Stored data entries:

__________________________________________________

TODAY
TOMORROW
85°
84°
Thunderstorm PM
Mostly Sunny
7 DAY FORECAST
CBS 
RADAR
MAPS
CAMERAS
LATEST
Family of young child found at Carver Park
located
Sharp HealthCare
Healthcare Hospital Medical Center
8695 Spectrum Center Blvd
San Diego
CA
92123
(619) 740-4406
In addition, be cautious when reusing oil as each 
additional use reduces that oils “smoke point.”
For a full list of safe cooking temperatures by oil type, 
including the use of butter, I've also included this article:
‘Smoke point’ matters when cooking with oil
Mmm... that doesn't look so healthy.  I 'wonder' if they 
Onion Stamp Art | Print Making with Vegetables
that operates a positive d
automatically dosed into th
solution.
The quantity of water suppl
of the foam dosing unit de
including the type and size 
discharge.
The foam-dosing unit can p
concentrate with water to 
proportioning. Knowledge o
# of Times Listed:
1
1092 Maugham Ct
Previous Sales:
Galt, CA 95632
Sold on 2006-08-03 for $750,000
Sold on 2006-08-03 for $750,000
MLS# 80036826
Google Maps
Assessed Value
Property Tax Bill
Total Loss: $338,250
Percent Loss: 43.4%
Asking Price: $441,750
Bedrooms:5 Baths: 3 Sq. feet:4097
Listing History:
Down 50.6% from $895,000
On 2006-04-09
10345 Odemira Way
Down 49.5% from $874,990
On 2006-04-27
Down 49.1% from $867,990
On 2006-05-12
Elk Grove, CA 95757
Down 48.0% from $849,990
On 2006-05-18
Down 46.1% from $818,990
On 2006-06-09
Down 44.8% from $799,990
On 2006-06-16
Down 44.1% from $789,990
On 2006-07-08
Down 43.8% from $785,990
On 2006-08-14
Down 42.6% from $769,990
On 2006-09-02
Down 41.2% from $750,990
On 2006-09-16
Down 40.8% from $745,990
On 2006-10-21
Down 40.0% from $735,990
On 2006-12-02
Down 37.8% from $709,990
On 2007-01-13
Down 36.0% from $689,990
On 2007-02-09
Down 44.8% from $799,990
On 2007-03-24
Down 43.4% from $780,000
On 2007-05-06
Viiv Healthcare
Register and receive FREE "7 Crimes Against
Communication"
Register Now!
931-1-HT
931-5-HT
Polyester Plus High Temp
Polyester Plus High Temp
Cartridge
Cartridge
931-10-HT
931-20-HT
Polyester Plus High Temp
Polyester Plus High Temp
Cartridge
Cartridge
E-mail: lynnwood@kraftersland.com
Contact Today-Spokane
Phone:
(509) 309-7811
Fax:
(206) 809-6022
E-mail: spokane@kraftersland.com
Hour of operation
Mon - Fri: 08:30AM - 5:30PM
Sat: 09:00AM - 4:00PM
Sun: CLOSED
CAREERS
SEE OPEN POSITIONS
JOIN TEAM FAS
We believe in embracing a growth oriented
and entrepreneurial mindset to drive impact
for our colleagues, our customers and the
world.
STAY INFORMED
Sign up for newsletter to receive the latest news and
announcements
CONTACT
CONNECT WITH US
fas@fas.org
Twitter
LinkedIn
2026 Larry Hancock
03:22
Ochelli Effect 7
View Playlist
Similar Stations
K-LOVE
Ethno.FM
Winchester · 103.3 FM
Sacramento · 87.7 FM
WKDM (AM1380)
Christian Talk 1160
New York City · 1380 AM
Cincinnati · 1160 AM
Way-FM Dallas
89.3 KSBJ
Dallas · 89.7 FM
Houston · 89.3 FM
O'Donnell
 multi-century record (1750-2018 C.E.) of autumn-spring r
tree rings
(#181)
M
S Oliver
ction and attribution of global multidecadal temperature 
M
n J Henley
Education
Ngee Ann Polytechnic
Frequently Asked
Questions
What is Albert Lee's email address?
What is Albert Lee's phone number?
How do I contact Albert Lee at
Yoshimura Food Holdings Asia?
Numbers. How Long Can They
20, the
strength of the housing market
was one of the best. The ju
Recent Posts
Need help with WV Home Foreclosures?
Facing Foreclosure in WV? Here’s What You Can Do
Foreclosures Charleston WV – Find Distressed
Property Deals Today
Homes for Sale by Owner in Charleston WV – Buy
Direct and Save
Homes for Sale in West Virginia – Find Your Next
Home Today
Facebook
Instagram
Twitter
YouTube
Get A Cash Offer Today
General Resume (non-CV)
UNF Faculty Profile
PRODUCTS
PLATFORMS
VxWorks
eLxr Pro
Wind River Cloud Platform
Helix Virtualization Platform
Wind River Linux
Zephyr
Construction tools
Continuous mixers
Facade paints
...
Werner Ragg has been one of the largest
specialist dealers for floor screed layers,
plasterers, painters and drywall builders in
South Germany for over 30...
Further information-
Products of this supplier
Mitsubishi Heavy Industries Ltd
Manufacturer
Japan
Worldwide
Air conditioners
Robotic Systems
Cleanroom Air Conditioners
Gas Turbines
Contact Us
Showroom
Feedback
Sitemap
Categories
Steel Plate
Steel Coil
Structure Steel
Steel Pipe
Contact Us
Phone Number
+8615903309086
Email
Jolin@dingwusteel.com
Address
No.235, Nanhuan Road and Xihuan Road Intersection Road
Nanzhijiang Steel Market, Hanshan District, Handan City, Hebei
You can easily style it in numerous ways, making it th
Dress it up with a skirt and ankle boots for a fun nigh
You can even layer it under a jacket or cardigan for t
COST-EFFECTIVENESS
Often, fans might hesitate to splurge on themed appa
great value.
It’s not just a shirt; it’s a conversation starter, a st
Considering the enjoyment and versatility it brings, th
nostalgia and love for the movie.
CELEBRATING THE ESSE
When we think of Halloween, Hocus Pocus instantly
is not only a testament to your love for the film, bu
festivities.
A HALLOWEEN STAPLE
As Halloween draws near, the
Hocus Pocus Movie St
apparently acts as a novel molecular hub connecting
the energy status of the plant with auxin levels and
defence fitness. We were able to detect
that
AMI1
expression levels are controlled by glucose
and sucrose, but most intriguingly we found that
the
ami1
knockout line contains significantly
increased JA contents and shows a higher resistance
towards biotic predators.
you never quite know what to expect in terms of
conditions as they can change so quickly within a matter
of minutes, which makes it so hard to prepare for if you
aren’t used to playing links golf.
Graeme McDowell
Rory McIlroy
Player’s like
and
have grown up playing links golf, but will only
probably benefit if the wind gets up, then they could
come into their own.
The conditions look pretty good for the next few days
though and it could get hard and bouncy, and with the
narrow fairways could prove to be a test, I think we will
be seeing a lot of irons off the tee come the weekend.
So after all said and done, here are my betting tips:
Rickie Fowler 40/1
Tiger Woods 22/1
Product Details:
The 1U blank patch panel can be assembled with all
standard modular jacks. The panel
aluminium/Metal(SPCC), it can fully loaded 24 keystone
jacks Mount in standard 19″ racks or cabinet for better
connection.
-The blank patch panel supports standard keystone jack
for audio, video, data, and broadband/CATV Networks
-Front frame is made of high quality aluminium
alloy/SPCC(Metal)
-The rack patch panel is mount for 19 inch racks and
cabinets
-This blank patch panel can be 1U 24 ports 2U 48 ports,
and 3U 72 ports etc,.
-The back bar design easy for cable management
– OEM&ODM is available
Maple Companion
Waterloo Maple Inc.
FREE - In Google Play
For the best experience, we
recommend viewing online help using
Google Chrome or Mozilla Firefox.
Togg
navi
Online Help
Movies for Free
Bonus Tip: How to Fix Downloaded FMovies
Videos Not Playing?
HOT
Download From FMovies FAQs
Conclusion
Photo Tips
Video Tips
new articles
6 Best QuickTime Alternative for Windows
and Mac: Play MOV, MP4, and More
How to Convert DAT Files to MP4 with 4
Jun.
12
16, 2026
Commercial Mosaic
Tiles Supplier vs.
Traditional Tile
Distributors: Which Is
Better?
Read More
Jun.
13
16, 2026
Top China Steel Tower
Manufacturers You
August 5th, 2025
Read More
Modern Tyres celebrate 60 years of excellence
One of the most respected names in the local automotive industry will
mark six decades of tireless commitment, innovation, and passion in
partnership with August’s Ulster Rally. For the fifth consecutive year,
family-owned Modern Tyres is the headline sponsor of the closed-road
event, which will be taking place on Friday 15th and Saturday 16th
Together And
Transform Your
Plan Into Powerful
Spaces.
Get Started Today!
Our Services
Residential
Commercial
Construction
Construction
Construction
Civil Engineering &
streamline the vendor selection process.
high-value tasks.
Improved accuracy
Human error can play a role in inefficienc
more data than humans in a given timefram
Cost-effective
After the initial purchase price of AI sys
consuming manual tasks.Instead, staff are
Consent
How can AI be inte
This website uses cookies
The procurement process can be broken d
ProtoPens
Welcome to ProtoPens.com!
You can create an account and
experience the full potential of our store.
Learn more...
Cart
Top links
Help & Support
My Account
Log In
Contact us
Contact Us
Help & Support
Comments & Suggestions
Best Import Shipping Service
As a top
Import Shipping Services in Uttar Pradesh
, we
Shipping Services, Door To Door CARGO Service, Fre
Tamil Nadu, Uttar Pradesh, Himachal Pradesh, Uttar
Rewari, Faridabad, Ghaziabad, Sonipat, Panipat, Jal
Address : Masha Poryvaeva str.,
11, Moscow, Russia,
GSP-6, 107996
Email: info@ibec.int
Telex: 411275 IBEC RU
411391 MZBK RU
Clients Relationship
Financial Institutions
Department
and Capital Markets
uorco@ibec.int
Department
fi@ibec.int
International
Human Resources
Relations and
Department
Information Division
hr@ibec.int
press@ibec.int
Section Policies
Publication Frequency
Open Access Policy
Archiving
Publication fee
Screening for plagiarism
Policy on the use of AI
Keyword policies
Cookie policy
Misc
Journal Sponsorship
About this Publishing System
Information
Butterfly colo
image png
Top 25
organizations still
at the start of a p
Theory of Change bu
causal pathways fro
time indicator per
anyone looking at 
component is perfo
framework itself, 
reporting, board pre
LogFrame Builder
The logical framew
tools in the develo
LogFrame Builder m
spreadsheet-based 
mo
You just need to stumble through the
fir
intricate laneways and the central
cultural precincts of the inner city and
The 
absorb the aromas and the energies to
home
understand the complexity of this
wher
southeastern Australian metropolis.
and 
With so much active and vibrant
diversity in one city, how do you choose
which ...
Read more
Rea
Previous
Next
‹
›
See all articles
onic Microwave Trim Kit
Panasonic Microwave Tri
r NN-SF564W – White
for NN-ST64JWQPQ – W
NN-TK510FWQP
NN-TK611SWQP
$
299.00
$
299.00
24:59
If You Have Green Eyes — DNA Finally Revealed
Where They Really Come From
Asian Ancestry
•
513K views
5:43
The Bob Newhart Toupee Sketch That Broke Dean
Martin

__________________________________________________

PROBLEM DESCRIPTION - List each line in the data above that contains the word "patch".

OUTPUT FOR THIS TASK -
The 1U blank patch panel can be assembled with all
-The blank patch panel supports standard keystone jack
-The rack patch panel is mount for 19 inch racks and
-This blank patch panel can be 1U 24 ports 2U 48 ports,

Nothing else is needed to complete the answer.